Last weekend, we took a sunset cruise on a friend’s sailboat. Yeah, yeah, I know. Most of you are probably cooing about how beautiful it must have been and how lucky I was. Shut up. This was a honkin’-big cruiser that comfortably accommodated several couples, all of whom were simply thrilled at getting to watch the sun go down aboard a fancy sloop. I just went along for the free wine.
As we left their house and walked the plank pier to the sailing vessel that was sure to cost me my life, I took short, mincing steps to delay the inevitable while everyone else nearly ran towards it like kids at a carnival. As we boarded The Last Chance, all the other guests were commenting on the cloudless blue sky and light breeze while I was pulling up The Weather Channel on my web-phone and looking for reports of gale force winds within a three continent area. Furthermore, didn’t anyone make the connection that a sunset cruise meant that we would be returning in total darkness? Darkness, people! What would we do if a stray comet suddenly streaked by blowing out all the instrumentation and unplugging all the little buoy lights? Oh, the humanity.
I took a seat on the bow or stern or proust or skewer or whatever it’s called and leaned back against the windshield which, to my horror, I discovered was still covered in it’s protective canvas. How did they plan on steering this thing? Braille navigation? (It turns out, the captain would be perched on some platform up top.) Almost immediately, a conversation ensued about what the different buoys and markers mean and it seems no one (but the captain) was entirely sure. Fortunately, earlier that day I had Googled "how to navigate a sailboat when everyone else on board is unconscious" and I knew the answer but I kept it to myself.
Before I realized it (or had time to jump overboard), we were on our way and for the next hour and a half I pretended to carry on conversations with people around me while I was actually listening for the sound of splintering wood and scanning the horizon for icebergs. I apparently fooled everyone into thinking I had a spectacular time but the fingernail marks in my palms told a different story.

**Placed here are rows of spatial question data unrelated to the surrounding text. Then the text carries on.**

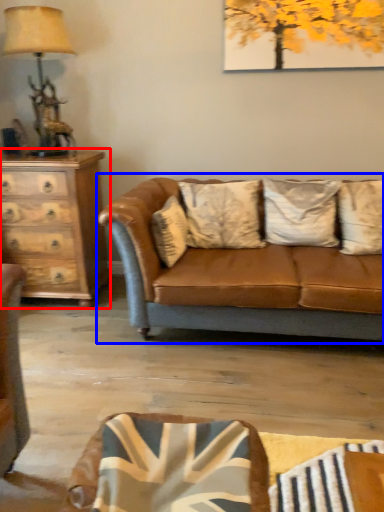
Question: Which of the following is the farthest to the observer, chest of drawers (highlighted by a red box) or studio couch (highlighted by a blue box)?

Choices:
 (A) chest of drawers
 (B) studio couch

Answer: (A)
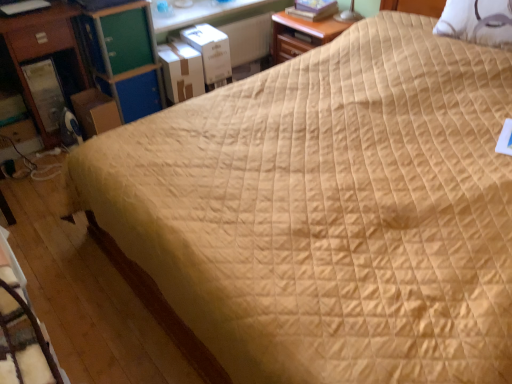
Question: Is white textured pillow at upper right located outside brown cardboard box at left, which is the first cardboard box in left-to-right order?

Choices:
 (A) no
 (B) yes

Answer: (B)

Question: From the image's perspective, does white textured pillow at upper right appear lower than brown cardboard box at left, which is the first cardboard box in left-to-right order?

Choices:
 (A) no
 (B) yes

Answer: (A)

Question: From a real-world perspective, is white textured pillow at upper right located beneath brown cardboard box at left, which ranks as the 3th cardboard box in right-to-left order?

Choices:
 (A) no
 (B) yes

Answer: (A)

Question: Is white textured pillow at upper right thinner than brown cardboard box at left, which ranks as the 3th cardboard box in right-to-left order?

Choices:
 (A) yes
 (B) no

Answer: (A)

Question: Can you confirm if white textured pillow at upper right is positioned to the right of brown cardboard box at left, which ranks as the 3th cardboard box in right-to-left order?

Choices:
 (A) no
 (B) yes

Answer: (B)

Question: From a real-world perspective, is matte wood nightstand at upper center, the 2th nightstand in the left-to-right sequence, above or below green wood drawer at upper left?

Choices:
 (A) below
 (B) above

Answer: (A)

Question: Based on their sizes in the image, would you say matte wood nightstand at upper center, acting as the 1th nightstand starting from the right, is bigger or smaller than green wood drawer at upper left?

Choices:
 (A) small
 (B) big

Answer: (B)

Question: Considering the positions of matte wood nightstand at upper center, the 2th nightstand in the left-to-right sequence, and green wood drawer at upper left in the image, is matte wood nightstand at upper center, the 2th nightstand in the left-to-right sequence, taller or shorter than green wood drawer at upper left?

Choices:
 (A) tall
 (B) short

Answer: (A)

Question: Is point (282, 13) closer or farther from the camera than point (114, 51)?

Choices:
 (A) farther
 (B) closer

Answer: (A)

Question: Is matte wood nightstand at upper center, acting as the 1th nightstand starting from the right, in front of or behind brown cardboard box at left, which ranks as the 3th cardboard box in right-to-left order, in the image?

Choices:
 (A) front
 (B) behind

Answer: (B)

Question: Considering the positions of point (305, 18) and point (99, 125), is point (305, 18) closer or farther from the camera than point (99, 125)?

Choices:
 (A) farther
 (B) closer

Answer: (A)

Question: Would you say matte wood nightstand at upper center, acting as the 1th nightstand starting from the right, is inside or outside brown cardboard box at left, which ranks as the 3th cardboard box in right-to-left order?

Choices:
 (A) outside
 (B) inside

Answer: (A)

Question: Is matte wood nightstand at upper center, acting as the 1th nightstand starting from the right, taller or shorter than brown cardboard box at left, which ranks as the 3th cardboard box in right-to-left order?

Choices:
 (A) short
 (B) tall

Answer: (B)

Question: Is velvet brown rocking chair at lower left inside or outside of green plastic file cabinet at upper left?

Choices:
 (A) inside
 (B) outside

Answer: (B)

Question: Considering their positions, is velvet brown rocking chair at lower left located in front of or behind green plastic file cabinet at upper left?

Choices:
 (A) front
 (B) behind

Answer: (A)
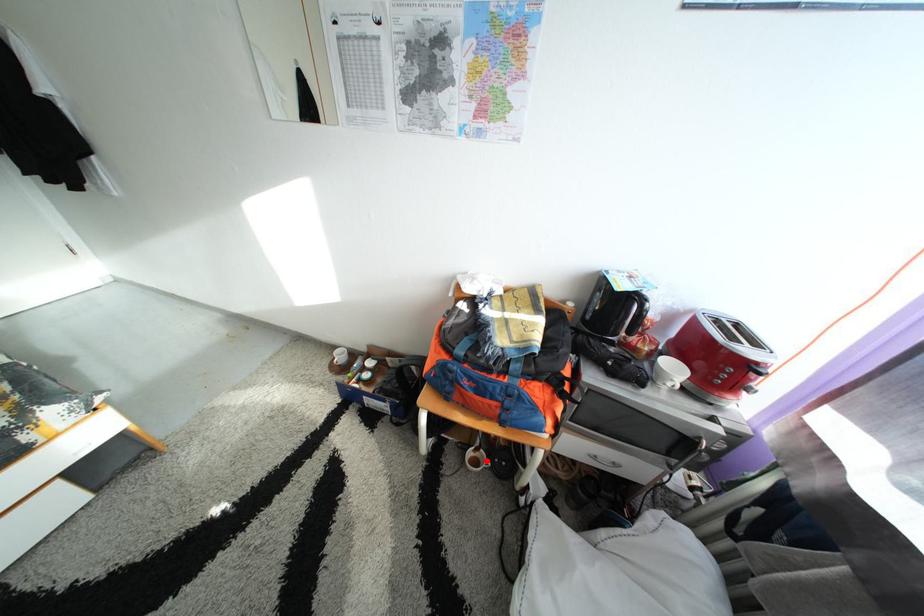
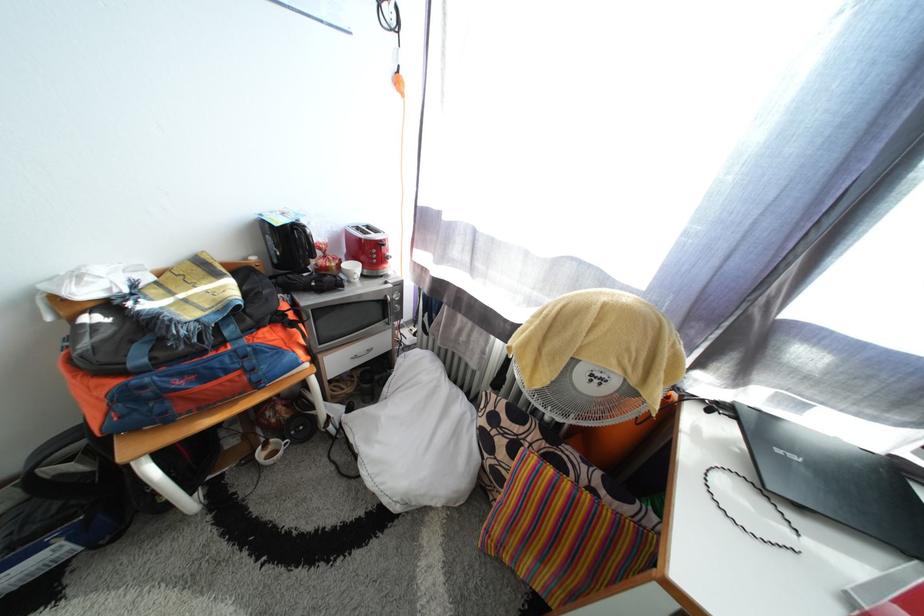
Find the pixel in the second image that matches the highlighted location in the first image.

(280, 455)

I’m pleased to say that we arrived back at the slip safely and that I did apologize for shoving the captain’s elderly mother out of the way in my haste to get off the damn thing. And, yes, apparently there was a sunset or some such thing that occurred and it supposedly was beautiful but I really have no idea.
The party broke up shortly after we got back so J and I decided to catch a late dinner and that is where I nearly choked on my Sea Bass: he wants to buy a boat. Now.

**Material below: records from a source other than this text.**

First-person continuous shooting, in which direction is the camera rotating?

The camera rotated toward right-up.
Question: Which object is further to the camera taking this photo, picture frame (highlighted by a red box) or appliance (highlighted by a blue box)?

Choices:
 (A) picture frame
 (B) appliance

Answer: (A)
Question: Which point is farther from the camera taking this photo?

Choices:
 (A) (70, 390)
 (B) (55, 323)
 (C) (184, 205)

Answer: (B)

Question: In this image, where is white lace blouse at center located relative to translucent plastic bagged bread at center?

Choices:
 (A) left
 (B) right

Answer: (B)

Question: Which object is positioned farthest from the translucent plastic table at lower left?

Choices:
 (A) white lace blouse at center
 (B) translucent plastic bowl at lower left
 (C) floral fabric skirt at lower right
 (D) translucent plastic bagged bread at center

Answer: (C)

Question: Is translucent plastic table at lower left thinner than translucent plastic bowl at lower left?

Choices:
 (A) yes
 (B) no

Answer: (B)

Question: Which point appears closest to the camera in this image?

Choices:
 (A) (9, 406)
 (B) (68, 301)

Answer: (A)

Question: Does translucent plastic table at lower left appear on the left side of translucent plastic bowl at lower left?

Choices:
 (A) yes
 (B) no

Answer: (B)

It seemed I had a decision to make: either fall into a swoon and faint into my soup to divert his attention or tell him something that would make him very happy (and me very miserable): one of our neighbors happens to have a boat for sale. I weighed the consequences of telling him this versus the possibility of keeping the information to myself and, out of the goodness of my heart, I told him about the neighbor. Okay, I told him because he’d poured me too much wine and I couldn’t shut myself up. As you can imagine, this grand news was well received by him. Good girlfriend that I am, I even contacted the neighbor to get details and found out the price is within our range. Dammit to hell.
So tonight, despite the fact that I’ll want to keep this information to myself, I know what will happen. He’ll come home looking all yummy, make me a feast on the grill, we’ll tuck into a bottle of wine and I’ll spill the beans. This is such a forgone conclusion, I’ve already told the neighbor we’ll be by to see it tomorrow.
Now, I’m off to google "how to make a boat sink when no one is looking."